**WHAT YOU HAVE TO DO**: Scan the records for lines with the word "shows", and copy every such line.
==== DATA TO PROCESS
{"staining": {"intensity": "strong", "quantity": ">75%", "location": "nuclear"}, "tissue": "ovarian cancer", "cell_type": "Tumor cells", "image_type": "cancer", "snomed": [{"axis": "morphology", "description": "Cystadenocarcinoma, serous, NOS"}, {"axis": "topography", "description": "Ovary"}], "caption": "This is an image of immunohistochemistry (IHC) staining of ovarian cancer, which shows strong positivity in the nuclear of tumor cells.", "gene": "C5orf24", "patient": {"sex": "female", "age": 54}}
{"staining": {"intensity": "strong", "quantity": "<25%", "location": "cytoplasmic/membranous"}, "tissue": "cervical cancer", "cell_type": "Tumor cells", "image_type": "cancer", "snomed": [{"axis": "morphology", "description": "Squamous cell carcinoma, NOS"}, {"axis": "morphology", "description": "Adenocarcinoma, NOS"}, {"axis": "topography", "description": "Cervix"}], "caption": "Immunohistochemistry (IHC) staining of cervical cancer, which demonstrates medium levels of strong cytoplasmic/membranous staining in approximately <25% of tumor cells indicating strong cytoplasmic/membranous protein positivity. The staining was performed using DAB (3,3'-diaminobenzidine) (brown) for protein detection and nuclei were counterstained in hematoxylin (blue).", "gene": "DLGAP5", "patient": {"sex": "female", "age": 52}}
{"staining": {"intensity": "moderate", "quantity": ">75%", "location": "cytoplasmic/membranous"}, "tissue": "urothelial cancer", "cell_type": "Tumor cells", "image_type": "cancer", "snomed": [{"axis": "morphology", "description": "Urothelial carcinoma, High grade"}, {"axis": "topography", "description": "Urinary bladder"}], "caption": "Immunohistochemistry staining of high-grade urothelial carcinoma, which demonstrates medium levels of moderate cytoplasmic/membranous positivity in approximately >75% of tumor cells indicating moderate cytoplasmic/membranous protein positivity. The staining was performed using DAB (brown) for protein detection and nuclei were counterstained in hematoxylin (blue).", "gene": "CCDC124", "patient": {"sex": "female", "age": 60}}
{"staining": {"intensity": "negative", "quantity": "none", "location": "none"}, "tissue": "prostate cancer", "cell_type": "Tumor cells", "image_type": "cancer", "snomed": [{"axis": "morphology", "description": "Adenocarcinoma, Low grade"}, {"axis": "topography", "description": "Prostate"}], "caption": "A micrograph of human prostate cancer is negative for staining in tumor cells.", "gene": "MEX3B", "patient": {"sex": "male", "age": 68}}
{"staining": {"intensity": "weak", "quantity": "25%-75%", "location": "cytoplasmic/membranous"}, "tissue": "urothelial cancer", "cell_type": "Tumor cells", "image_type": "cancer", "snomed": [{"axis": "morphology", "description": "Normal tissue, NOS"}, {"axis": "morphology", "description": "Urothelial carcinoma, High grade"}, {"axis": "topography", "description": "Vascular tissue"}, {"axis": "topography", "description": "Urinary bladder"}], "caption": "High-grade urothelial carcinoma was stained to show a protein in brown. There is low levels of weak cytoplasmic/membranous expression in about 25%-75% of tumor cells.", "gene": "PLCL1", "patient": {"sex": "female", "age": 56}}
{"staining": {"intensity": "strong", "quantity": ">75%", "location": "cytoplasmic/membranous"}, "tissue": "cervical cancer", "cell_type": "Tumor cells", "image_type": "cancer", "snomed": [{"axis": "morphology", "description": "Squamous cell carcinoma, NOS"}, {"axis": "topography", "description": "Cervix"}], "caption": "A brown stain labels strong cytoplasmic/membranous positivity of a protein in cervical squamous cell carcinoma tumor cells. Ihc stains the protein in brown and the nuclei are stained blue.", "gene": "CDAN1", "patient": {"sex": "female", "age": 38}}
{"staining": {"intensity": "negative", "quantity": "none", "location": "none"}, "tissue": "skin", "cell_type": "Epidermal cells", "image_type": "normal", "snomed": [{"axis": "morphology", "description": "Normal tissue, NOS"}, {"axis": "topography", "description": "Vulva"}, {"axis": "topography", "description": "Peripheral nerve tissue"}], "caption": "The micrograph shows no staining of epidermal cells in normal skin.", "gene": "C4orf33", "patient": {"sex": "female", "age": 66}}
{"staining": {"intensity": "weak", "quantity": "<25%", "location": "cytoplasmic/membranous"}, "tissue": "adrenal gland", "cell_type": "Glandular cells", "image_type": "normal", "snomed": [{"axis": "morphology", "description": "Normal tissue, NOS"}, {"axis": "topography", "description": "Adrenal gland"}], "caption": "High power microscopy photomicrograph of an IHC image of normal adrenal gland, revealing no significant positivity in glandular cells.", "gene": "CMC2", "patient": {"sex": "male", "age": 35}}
========
**RESULT**:
{"staining": {"intensity": "strong", "quantity": ">75%", "location": "nuclear"}, "tissue": "ovarian cancer", "cell_type": "Tumor cells", "image_type": "cancer", "snomed": [{"axis": "morphology", "description": "Cystadenocarcinoma, serous, NOS"}, {"axis": "topography", "description": "Ovary"}], "caption": "This is an image of immunohistochemistry (IHC) staining of ovarian cancer, which shows strong positivity in the nuclear of tumor cells.", "gene": "C5orf24", "patient": {"sex": "female", "age": 54}}
{"staining": {"intensity": "negative", "quantity": "none", "location": "none"}, "tissue": "skin", "cell_type": "Epidermal cells", "image_type": "normal", "snomed": [{"axis": "morphology", "description": "Normal tissue, NOS"}, {"axis": "topography", "description": "Vulva"}, {"axis": "topography", "description": "Peripheral nerve tissue"}], "caption": "The micrograph shows no staining of epidermal cells in normal skin.", "gene": "C4orf33", "patient": {"sex": "female", "age": 66}}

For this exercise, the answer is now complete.